A team can use DDD to define entities, services, aggregates, and bounded contexts. Then it can use BDD to describe expected behavior. Finally, it can use TDD while implementing the code that satisfies those behaviors.
User Story Mapping
A backlog can become a flat list of disconnected tasks. User story mapping gives it structure.
At the top, place user activities or user stories in the order the user experiences them. Under each activity, list tasks. Under each task, list subtasks or details.
Registration Login Payment
Create user Sign in Select recipient
Validate data Check password Search recipient
Store profile Start session Enter amount
Confirm payment
Send notification
This gives the team a product map instead of only a task list. It becomes easier to see what belongs together and what can be released first.
Value Slicing and MVP
Value slicing means choosing a thin but meaningful set of features for a release. The goal is not to complete one technical layer at a time. The goal is to deliver something useful end-to-end.
An MVP, or Minimum Viable Product, should contain enough functionality to represent the product and gather feedback, but not so much that the team spends too long before learning from users.
For example, the first release of a payment application might include:
- create a user
- sign in
- search for a recipient
- create a payment
Later releases can add social login, lost password handling, payment disputes, and additional notifications.
This approach reduces risk. The team gets feedback earlier and can adjust the product direction before investing too much effort in secondary features.
Practical Workflow
A useful workflow for a Java team can look like this:
- Discuss the business domain with domain experts.
- Build a shared vocabulary and use it everywhere.
- Identify entities, value objects, services, aggregates, and bounded contexts.
- Keep infrastructure concerns outside the domain layer.
- Write user stories that explain business value.
- Add acceptance criteria with Given, When, Then.
- Write tests before or alongside implementation.
- Slice the story map into small releases.
- Release a meaningful MVP early.
- Refine the model as the team learns more.
Common Mistakes
The first mistake is calling every design DDD while still using an anemic model.
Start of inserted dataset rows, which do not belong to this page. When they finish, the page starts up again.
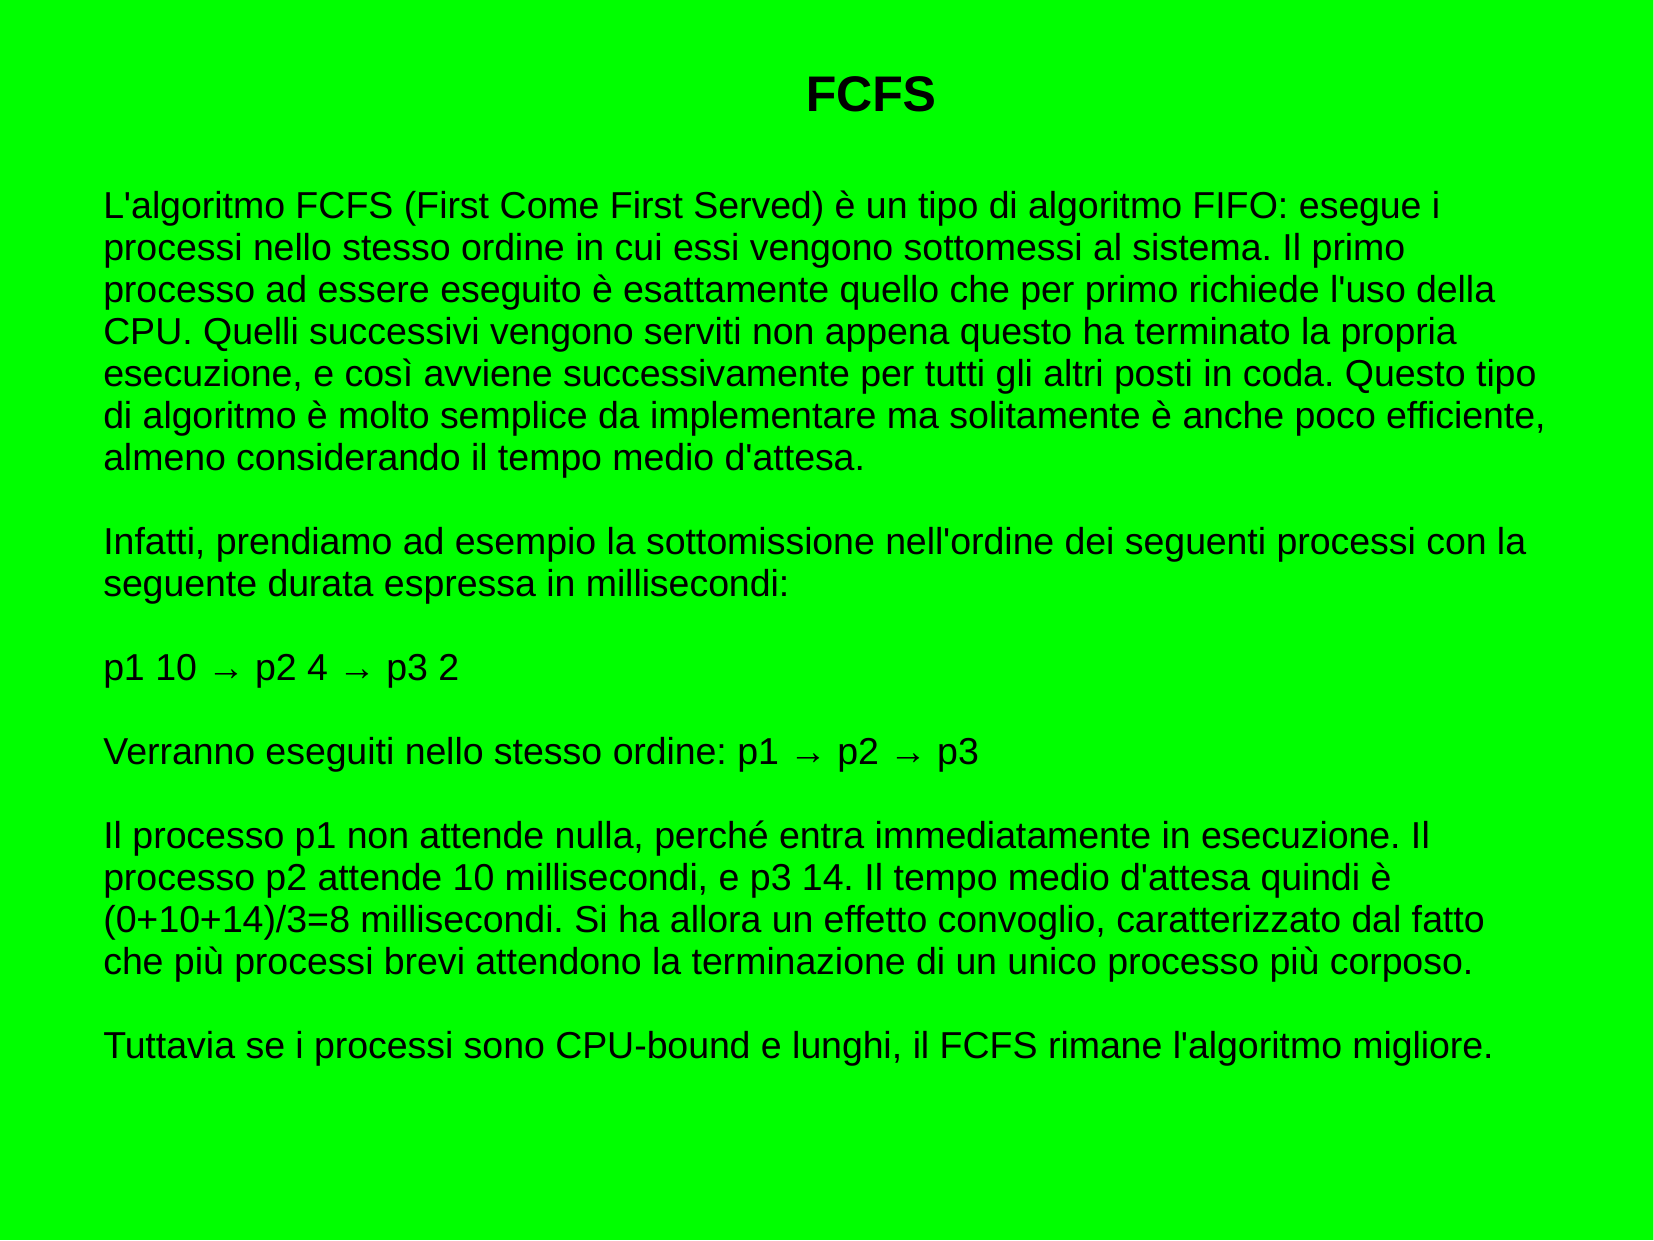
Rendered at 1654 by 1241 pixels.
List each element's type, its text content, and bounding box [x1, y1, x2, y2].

text_box L'algoritmo FCFS (First Come First Served) è un tipo di algoritmo FIFO: esegue i processi nello stesso ordine in cui essi vengono sottomessi al sistema. Il primo processo ad essere eseguito è esattamente quello che per primo richiede l'uso della CPU. Quelli successivi vengono serviti non appena questo ha terminato la propria esecuzione, e così avviene successivamente per tutti gli altri posti in coda. Questo tipo di algoritmo è molto semplice da implementare ma solitamente è anche poco efficiente, almeno considerando il tempo medio d'attesa. Infatti, prendiamo ad esempio la sottomissione nell'ordine dei seguenti processi con la seguente durata espressa in millisecondi: p1 10 → p2 4 → p3 2 Verranno eseguiti nello stesso ordine: p1 → p2 → p3 Il processo p1 non attende nulla, perché entra immediatamente in esecuzione. Il processo p2 attende 10 millisecondi, e p3 14. Il tempo medio d'attesa quindi è (0+10+14)/3=8 millisecondi. Si ha allora un effetto convoglio, caratterizzato dal fatto che più processi brevi attendono la terminazione di un unico processo più corposo. Tuttavia se i processi sono CPU-bound e lunghi, il FCFS rimane l'algoritmo migliore. [88, 177, 1565, 1074]
text_box FCFS [472, 59, 1270, 130]
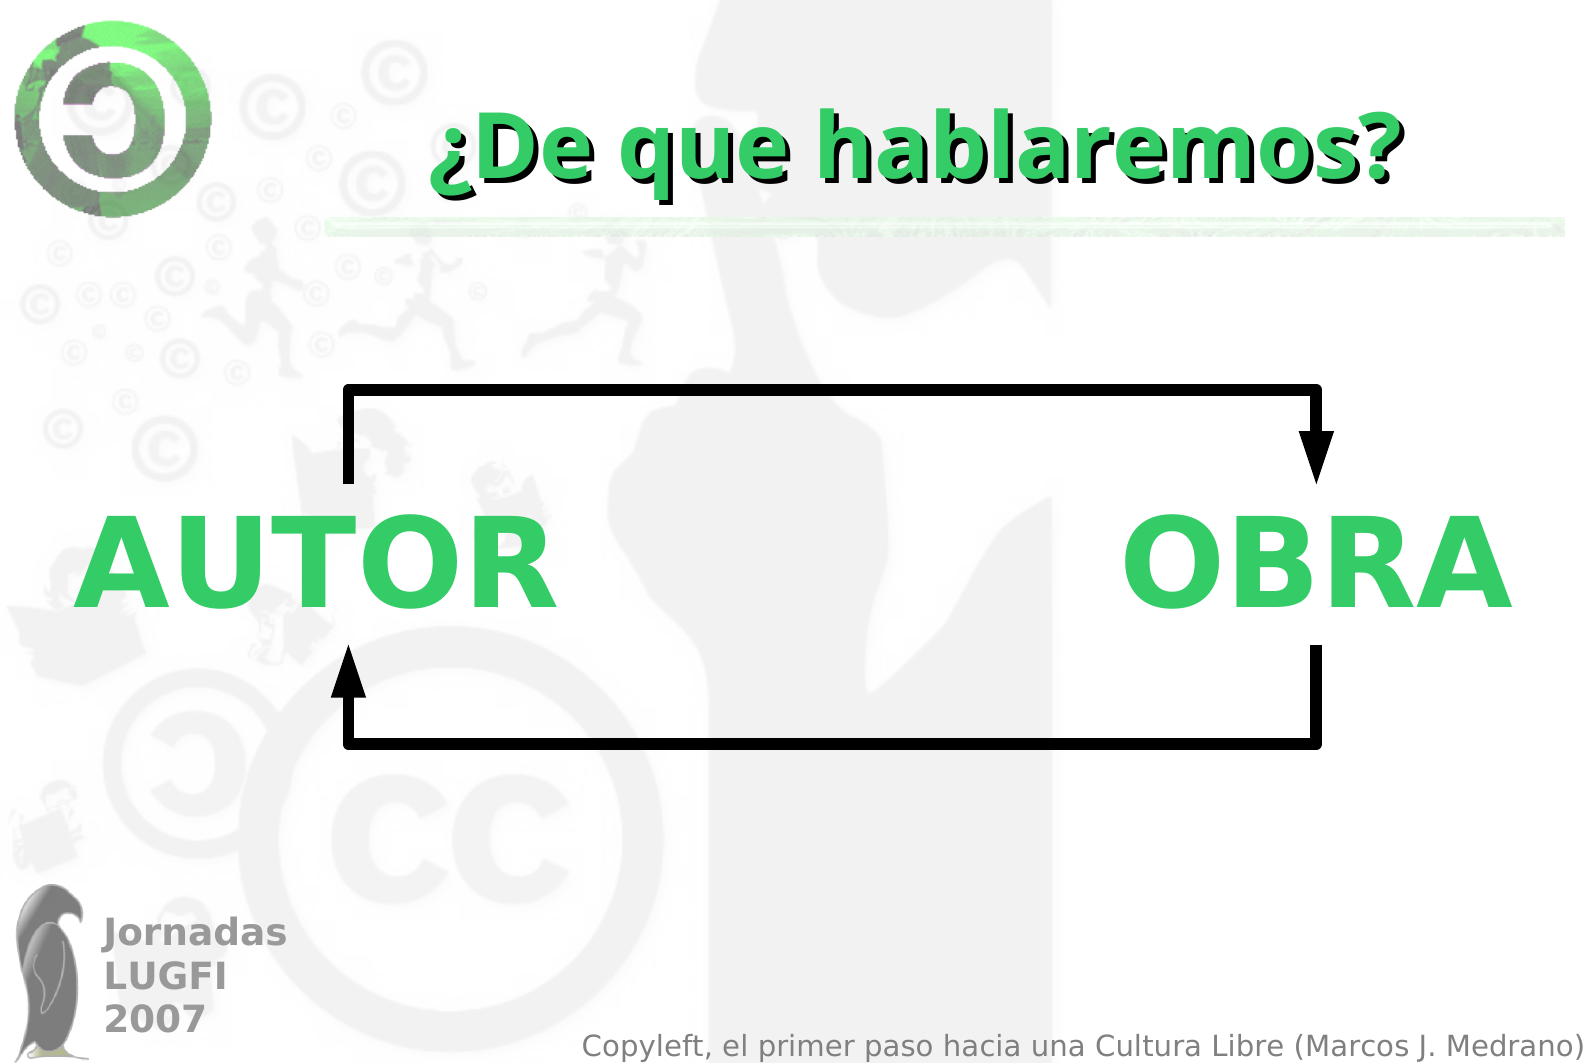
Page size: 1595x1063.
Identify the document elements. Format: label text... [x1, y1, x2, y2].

text_box ¿De que hablaremos? [413, 73, 1595, 195]
text_box AUTOR [59, 484, 638, 645]
text_box OBRA [1104, 484, 1529, 645]
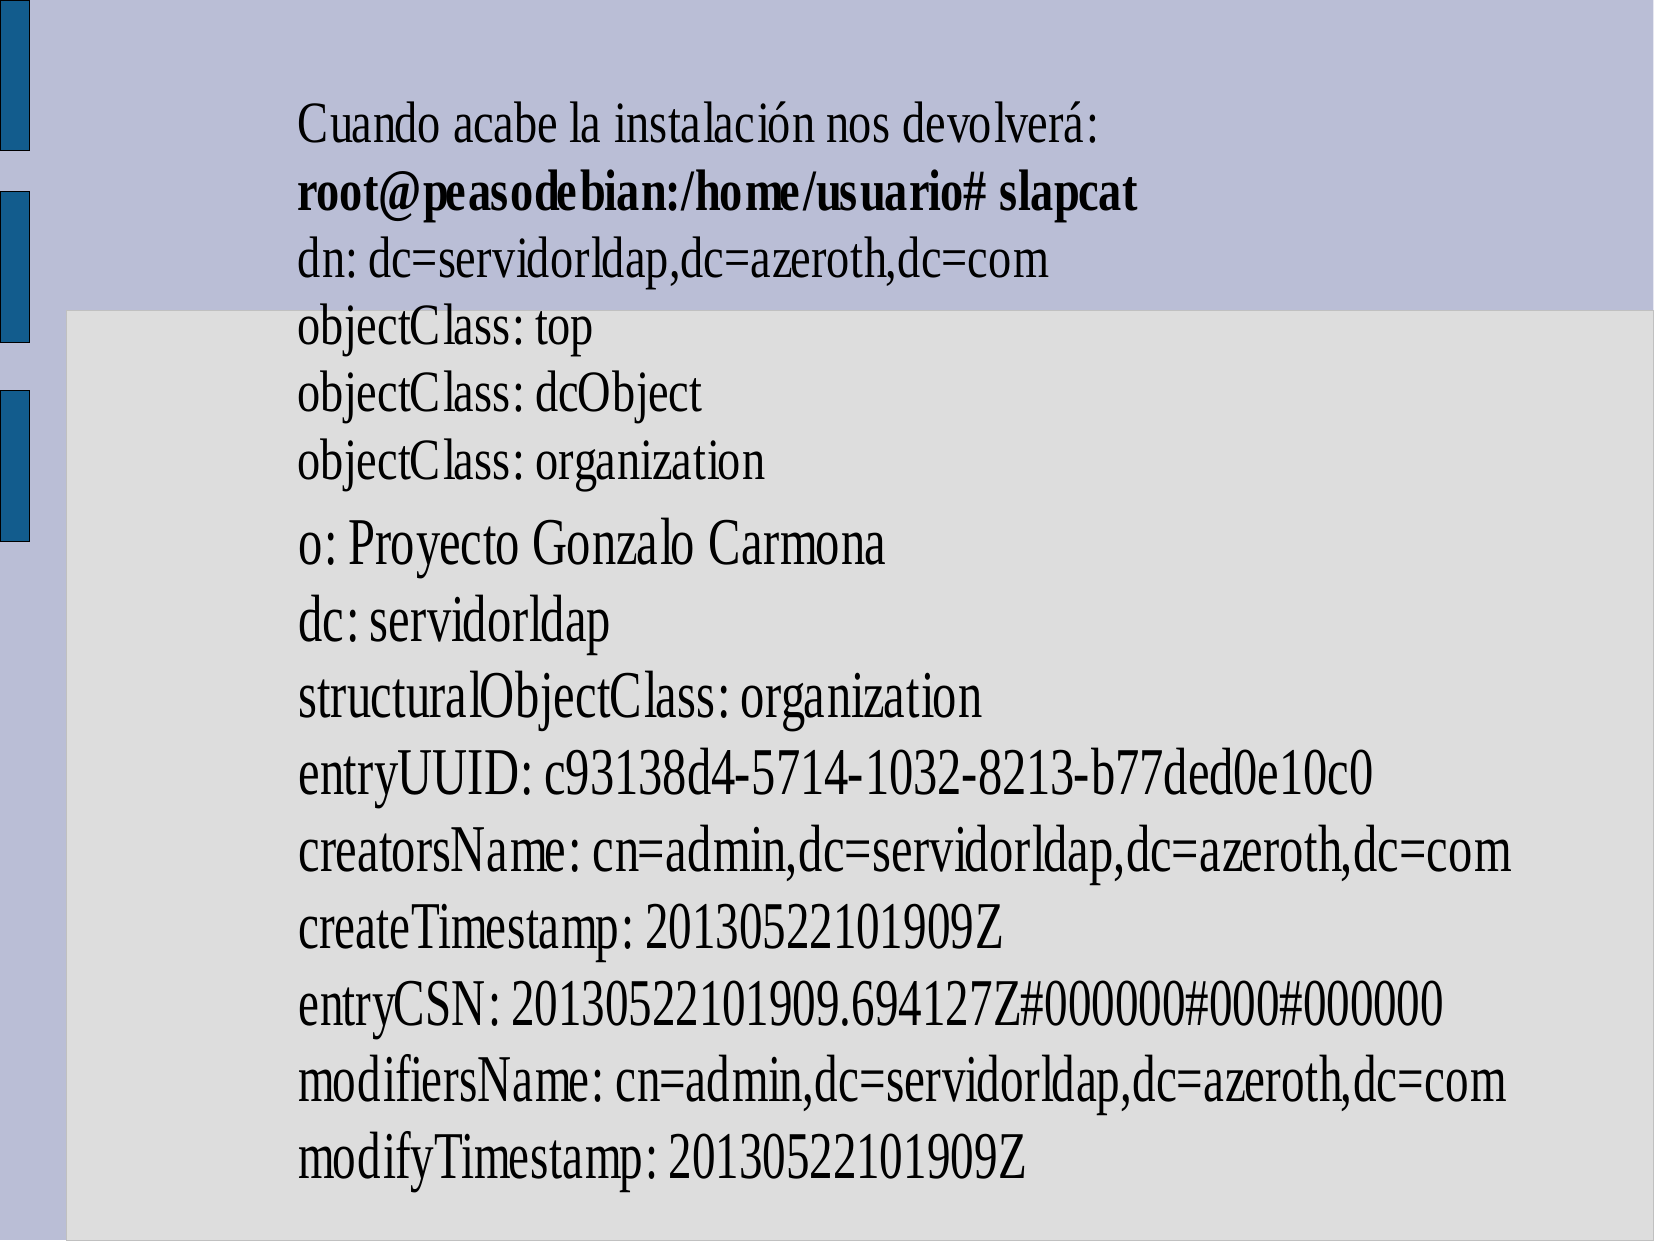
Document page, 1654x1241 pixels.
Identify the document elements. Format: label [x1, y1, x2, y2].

chart [295, 88, 1654, 1241]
If objects contain no behavior, the domain is not rich.
The second mistake is letting database tables define the model. Persistence is important, but the domain should express business meaning first.
The third mistake is putting too much business logic into the application layer. Coordination belongs there, but core rules belong in the domain.
The fourth mistake is writing tests that only check implementation details. Tests should also protect business behavior.
The fifth mistake is treating the backlog as the product. A backlog is a list. A story map shows how the user receives value.
Checklist
Before building the next feature, check the following:
- The team uses the same domain terms in meetings and code.
- Important concepts have meaningful names.
- Entities have clear identities.
- Value objects are immutable where practical.
- Business behavior is placed near the concept that owns it.
- Services are used for cross-object behavior, not as dumping grounds.
- Aggregates define clear consistency boundaries.
- Bounded contexts are explicit.
- Acceptance criteria describe observable behavior.
- Releases deliver user value, not only technical progress.
Conclusion
Best practices for design and development are strongest when they connect architecture, business behavior, and code.
DDD helps build a model that reflects the real domain. TDD makes implementation safer through executable feedback. BDD gives business-readable behavior specifications. User story mapping and value slicing help teams release meaningful increments instead of waiting for a perfectly complete product.
Used together, these techniques help Java teams build software that is easier to discuss, easier to test, and easier to evolve.